Majelis Kehormatan Mahkamah Konstitusi (MKMK) memberhentikan Anwar Usman sebagai Ketua Mahkamah Konstitusi (MK) karena terbukti melakukan pelanggaran kode etik. Pemberhentian Anwar Usman sebagai Ketua MK ini dinilai menjadi bukti bahwa terjadi intervensi proses kandidasi di Pemilu 2024, yakni terhadap pencalonan putra sulung Presiden Joko Widodo (Jokowi), Gibran Rakabuming Raka.

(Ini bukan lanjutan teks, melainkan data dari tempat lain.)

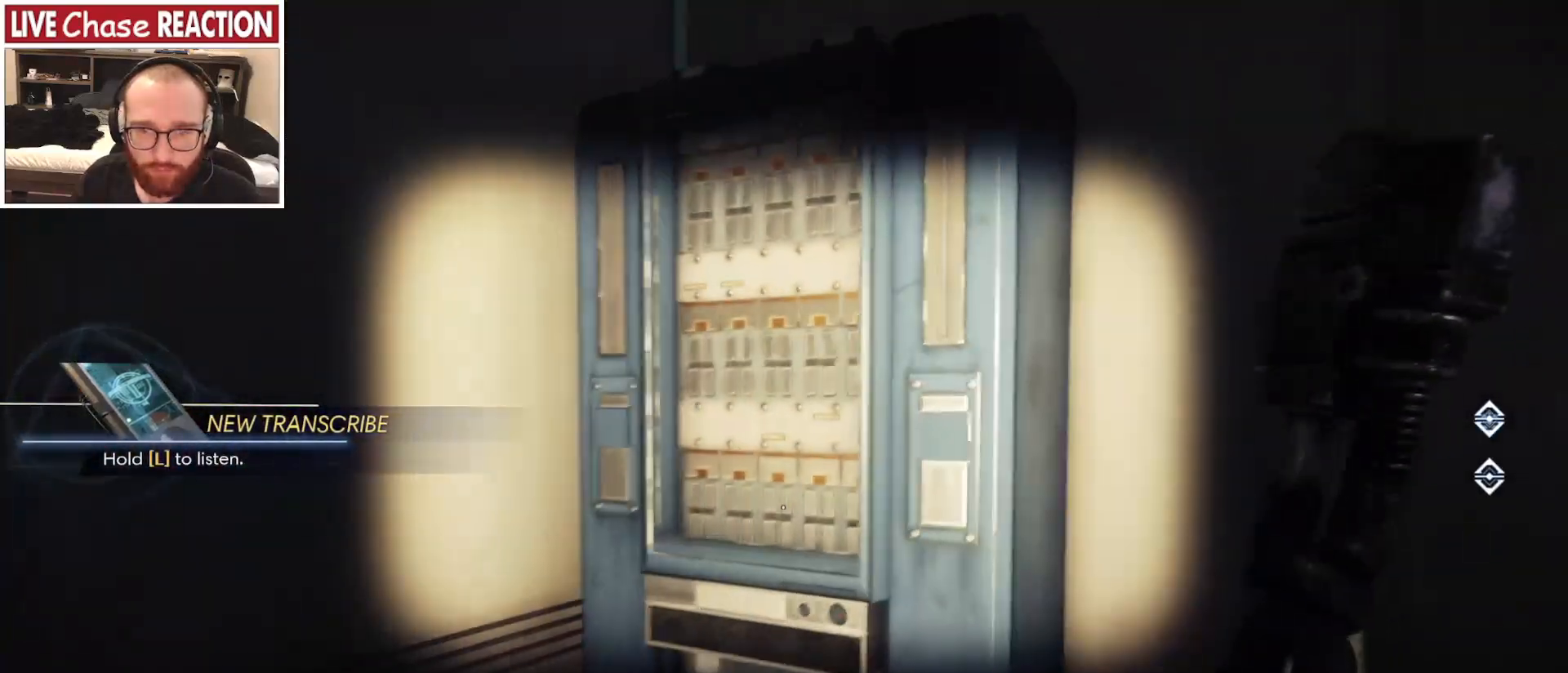
{"keys": ["d"], "mouse": [], "events": [[350, "d", "down"]]}
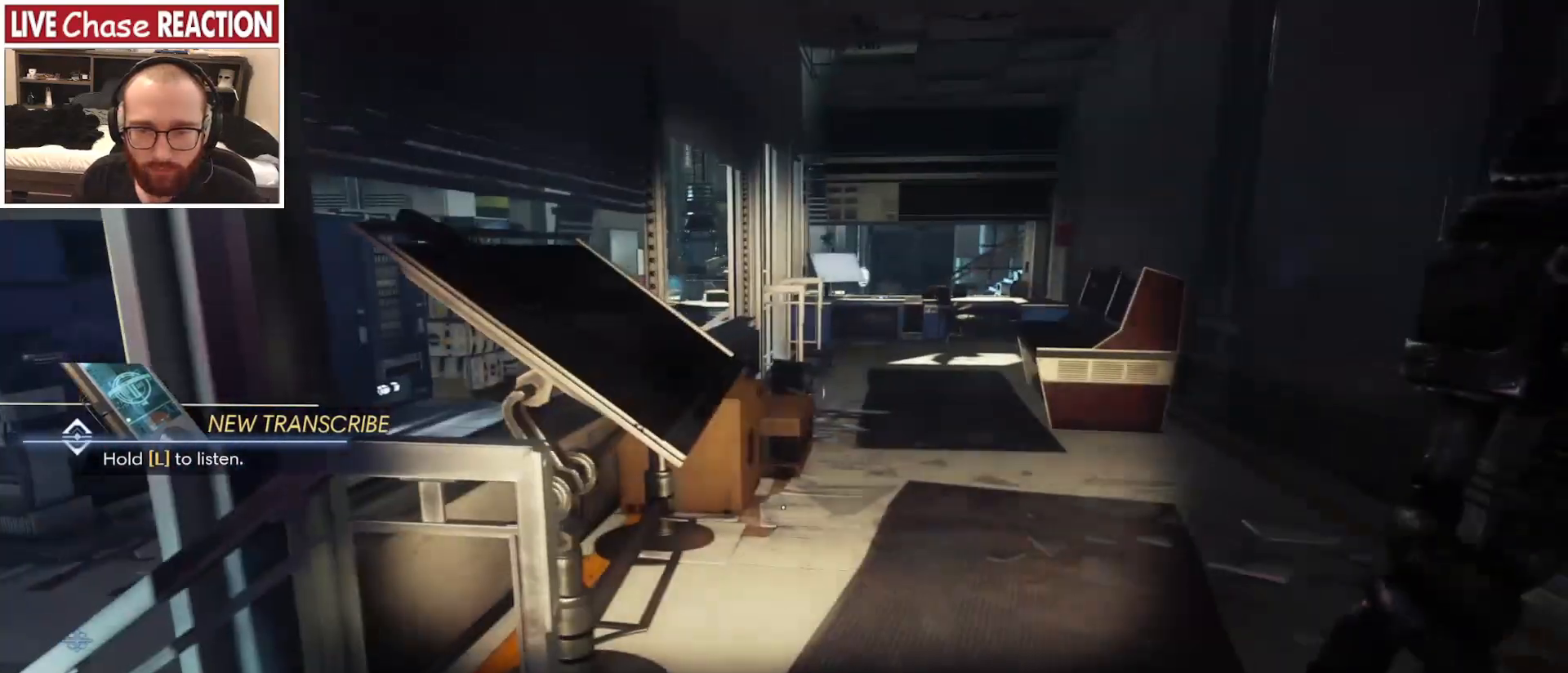
{"keys": ["w"], "mouse": [], "events": [[100, "w", "down"], [333, "d", "up"]]}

“Meski Anwar diberhentikan, namun krisis konstitusi belum bisa dipulihkan sepenuhnya,” ujar pengamat Politik Universitas Veteran Jakarta, Danis TS Wahidin dalam keterangannya, Rabu (8/11/2023). Menurut Danis, untuk memperbaiki kepercayaan publik terhadap jalannya Pemilu yang fair dan bermartabat dibutuhkan sejumlah langkah korektif. Pertama, yakni Anwar Usman harus mundur sebagai hakim MK. “Secara struktur MK beliau masih hakim. Dan upaya-upaya yang mendorong Anwar Usman untuk mundur sangat beralasan. Karena beliau melakukan konflik kepentingan dan mencoreng nama MK,” kata Danis.
Dani juga berharap MK me-review pasal tentang syarat umur capres-cawapres yang memuat di dalamnya umur dan kelayakan kepala daerah. Selain itu, bagi koalisi Indonesia maju, Danis menyarankan agar Prabowo Subianto mengganti wakilnya, karena tidak hanya menggerus demokrasi, tetapi juga elektabilitasnya. Dia menyebut, peran DPR juga tidak kalah penting untuk menghentikan intervensi dan cawe-cawe Presiden Jokowi dalam proses pemilu 2024.
Di tengah cacat demokrasi yang terjadi saat ini, Danis meminta semua pihak bersikap sebagai negarawan. “Bukan demi kepentingan sesaat, tetapi demi kepentingan bangsa dan negara,” kata dia.